At a cold, rainy soccer practice last April I remember lining up to kick a long ball. As soon as I had kicked it, I knew something was wrong. My quad was extremely tense and it hurt to walk. I tried to ignore it. Our tournament started in two days and I did not want to miss it.

As I warmed up for the first game, I strained the muscle again, but I played anyway. I lasted 60 seconds before I had to come off the field. Instead of being out for one to two weeks, my decision to push through lengthened my injury time to four to six weeks.

During those long weeks, I sat at each practice and game wishing I could play. I returned for the last few games of my club season. In the last game of the season, I felt a dull pain in my hip, but once again, I ignored it.

After a three week break, the high school season began. The tryout process was intense and I wanted to make varsity. With one last day of tryouts remaining, a quick change in direction resulted in a sharp, throbbing pain in my hip. I couldn’t walk normally. I was diagnosed with acute inflammation of the iliac crest. The muscle attaching my hip to my abs was ripping and each movement tore it further and further. The prognosis was unclear; it could take a day or six months to heal.

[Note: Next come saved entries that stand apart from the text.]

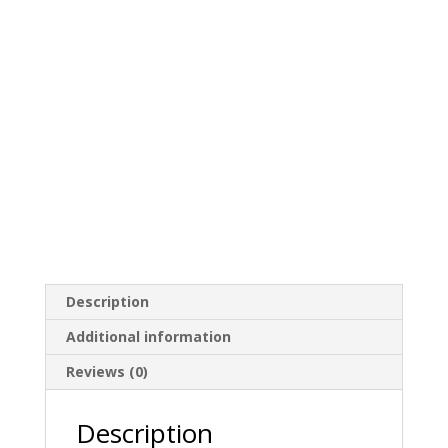
Description
Additional information
Reviews (0)
Description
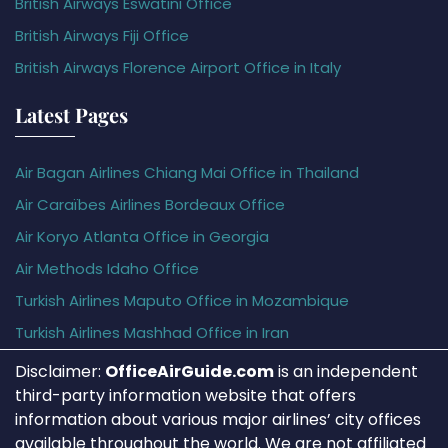
British Airways Eswatini Office
British Airways Fiji Office
British Airways Florence Airport Office in Italy
Latest Pages
Air Bagan Airlines Chiang Mai Office in Thailand
Air Caraïbes Airlines Bordeaux Office
Air Koryo Atlanta Office in Georgia
Air Methods Idaho Office
Turkish Airlines Maputo Office in Mozambique
Turkish Airlines Mashhad Office in Iran
Disclaimer:
OfficeAirGuide.com
is an independent
third-party information website that offers
information about various major airlines’ city offices
available throughout the world. We are not affiliated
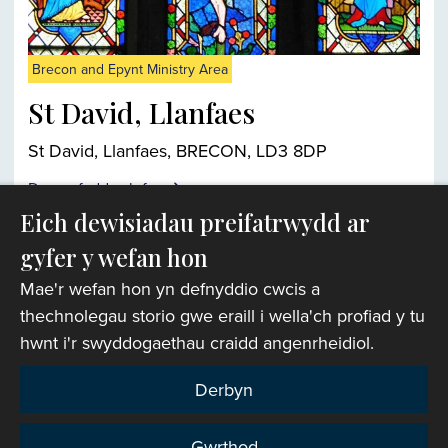
Brecon and Epynt Ministry Area
St David, Llanfaes
St David, Llanfaes, BRECON, LD3 8DP
Darganfyddwch fwy
Eich dewisiadau preifatrwydd ar
gyfer y wefan hon
Chwiliwr eglwysi
Mae'r wefan hon yn defnyddio cwcis a
thechnolegau storio gwe eraill i wella'ch profiad y tu
hwnt i'r swyddogaethau craidd angenrheidiol.
Derbyn
Gwrthod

The high school season is very short and I was eager to play my first game on varsity. After four weeks of rest, I jumped back in. Unfortunately, four weeks was not long enough. Within the first 10 minutes of my third game, I reinjured my hip and was out for the rest of the season.

All of these injuries were hard to deal with. It was frustrating that I couldn’t stay healthy and play the game that I love. Soccer allows me to challenge myself, relieve stress and spend time with my friends. Without this outlet, I was bored and often stressed out.

I decided I was going to be much more proactive in my recovery this time around. Once the season ended, I immediately started to do physical therapy sessions twice a week while also exercising at home. I held off on playing contact soccer for two months. Eventually I progressed into strength training two to three times a week in addition to practices and games for my club team.

Eight months later, I just finished my first varsity soccer season without any injuries. I am very proud of the hard work that I put into getting my strength back. These injuries have helped me realize that perseverance is rewarded and how important waiting is, rather than jumping back into things before I am ready.